Ne consegue che l’ A. non poteva giovarsi di un duplice tipo di contribuzione figurativa, quella prevista per l’indennità di mobilità e quella prevista per l’assegno di invalidità, onde spetta solo la seconda, che corrisponde alla prestazione scelta, ossia quella che si ricollega all’assegno di invalidità e che vale però solo ai fini della pensione di vecchiaia e non già per la pensione di anzianità chiesta dal ricorrente, la quale quindi non spetta;

Il ricorso va quindi accolto e la sentenza impugnata va cassata; non essendovi necessità di ulteriori accertamenti, la causa va decisa nel merito con il rigetto della domanda di cui al ricorso introduttivo.

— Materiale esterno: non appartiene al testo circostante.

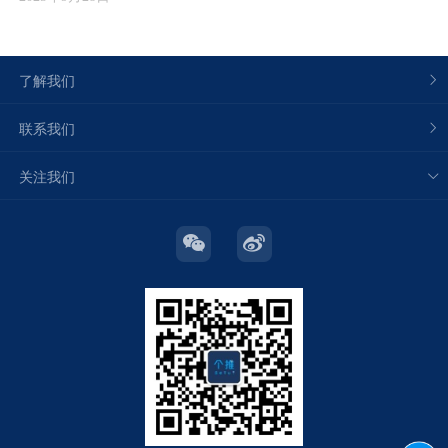
了解我们
联系我们
关注我们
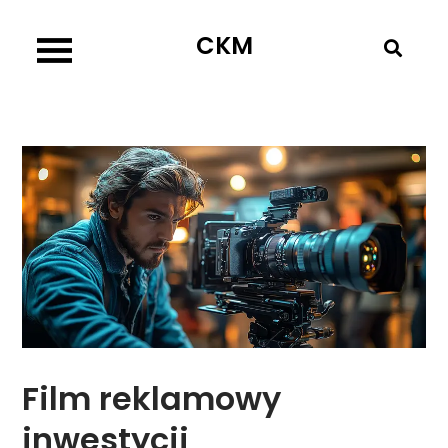
Skip
CKM
to
content
Film reklamowy
inwestycji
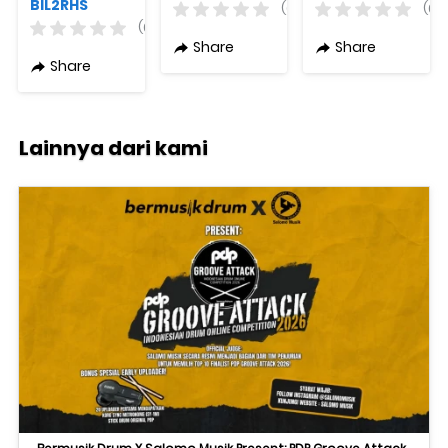
BIL2RHS
Original
Original
(0)
(0)
Varian
(0)
Warna
Share
Share
Original
Share
Lainnya dari kami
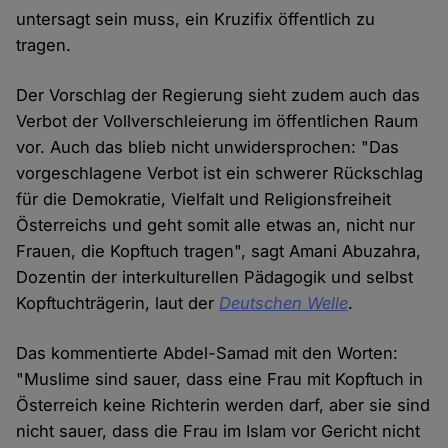
untersagt sein muss, ein Kruzifix öffentlich zu
tragen.
Der Vorschlag der Regierung sieht zudem auch das
Verbot der Vollverschleierung im öffentlichen Raum
vor. Auch das blieb nicht unwidersprochen: "Das
vorgeschlagene Verbot ist ein schwerer Rückschlag
für die Demokratie, Vielfalt und Religionsfreiheit
Österreichs und geht somit alle etwas an, nicht nur
Frauen, die Kopftuch tragen", sagt Amani Abuzahra,
Dozentin der interkulturellen Pädagogik und selbst
Kopftuchträgerin, laut der
Deutschen Welle
.
Das kommentierte Abdel-Samad mit den Worten:
"Muslime sind sauer, dass eine Frau mit Kopftuch in
Österreich keine Richterin werden darf, aber sie sind
nicht sauer, dass die Frau im Islam vor Gericht nicht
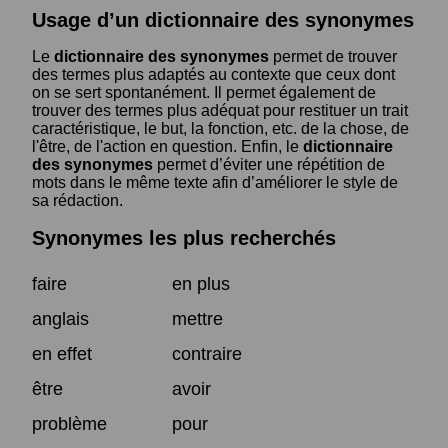
Usage d’un dictionnaire des synonymes
Le
dictionnaire des synonymes
permet de trouver
des termes plus adaptés au contexte que ceux dont
on se sert spontanément. Il permet également de
trouver des termes plus adéquat pour restituer un trait
caractéristique, le but, la fonction, etc. de la chose, de
l'être, de l'action en question. Enfin, le
dictionnaire
des synonymes
permet d’éviter une répétition de
mots dans le même texte afin d’améliorer le style de
sa rédaction.
Synonymes les plus recherchés
faire
en plus
anglais
mettre
en effet
contraire
être
avoir
problème
pour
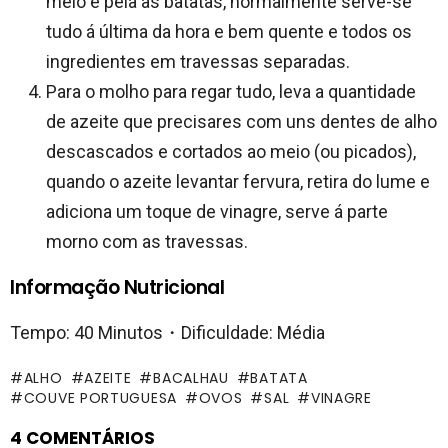
meio e pela as batatas, normalmente serve-se
tudo á última da hora e bem quente e todos os
ingredientes em travessas separadas.
Para o molho para regar tudo, leva a quantidade
de azeite que precisares com uns dentes de alho
descascados e cortados ao meio (ou picados),
quando o azeite levantar fervura, retira do lume e
adiciona um toque de vinagre, serve á parte
morno com as travessas.
Informação Nutricional
Tempo: 40 Minutos・Dificuldade: Média
ALHO
AZEITE
BACALHAU
BATATA
COUVE PORTUGUESA
OVOS
SAL
VINAGRE
4 COMENTÁRIOS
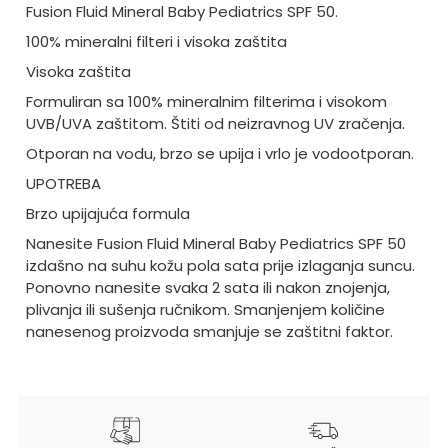
Fusion Fluid Mineral Baby Pediatrics SPF 50.
100% mineralni filteri i visoka zaštita
Visoka zaštita
Formuliran sa 100% mineralnim filterima i visokom
UVB/UVA zaštitom. Štiti od neizravnog UV zračenja.
Otporan na vodu, brzo se upija i vrlo je vodootporan.
UPOTREBA
Brzo upijajuća formula
Nanesite Fusion Fluid Mineral Baby Pediatrics SPF 50
izdašno na suhu kožu pola sata prije izlaganja suncu.
Ponovno nanesite svaka 2 sata ili nakon znojenja,
plivanja ili sušenja ručnikom. Smanjenjem količine
nanesenog proizvoda smanjuje se zaštitni faktor.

Le spese dell’intero giudizio, liquidate come da dispositivo, seguono la soccombenza.

P.Q.M.

La Corte accoglie il ricorso, cassa la sentenza impugnata e, decidendo nel merito, rigetta la domanda di cui al ricorso introduttivo. Condanna la controricorrente al pagamento delle spese dell’intero giudizio, liquidate, quanto al primo grado, in Euro quattrocentosessanta, di cui centocinquanta per diritti ed in Euro trecento per onorari; per il secondo grado in euro cinquecentosessanta, di cui duecento per diritti e trecentocinquanta per onorari; per il giudizio di cassazione in Euro trenta per esborsi ed in Euro seicentocinquanta per onorari, oltre accessori di legge per i tre gradi di giudizio.

Così deciso in Roma, il 30 marzo 2011.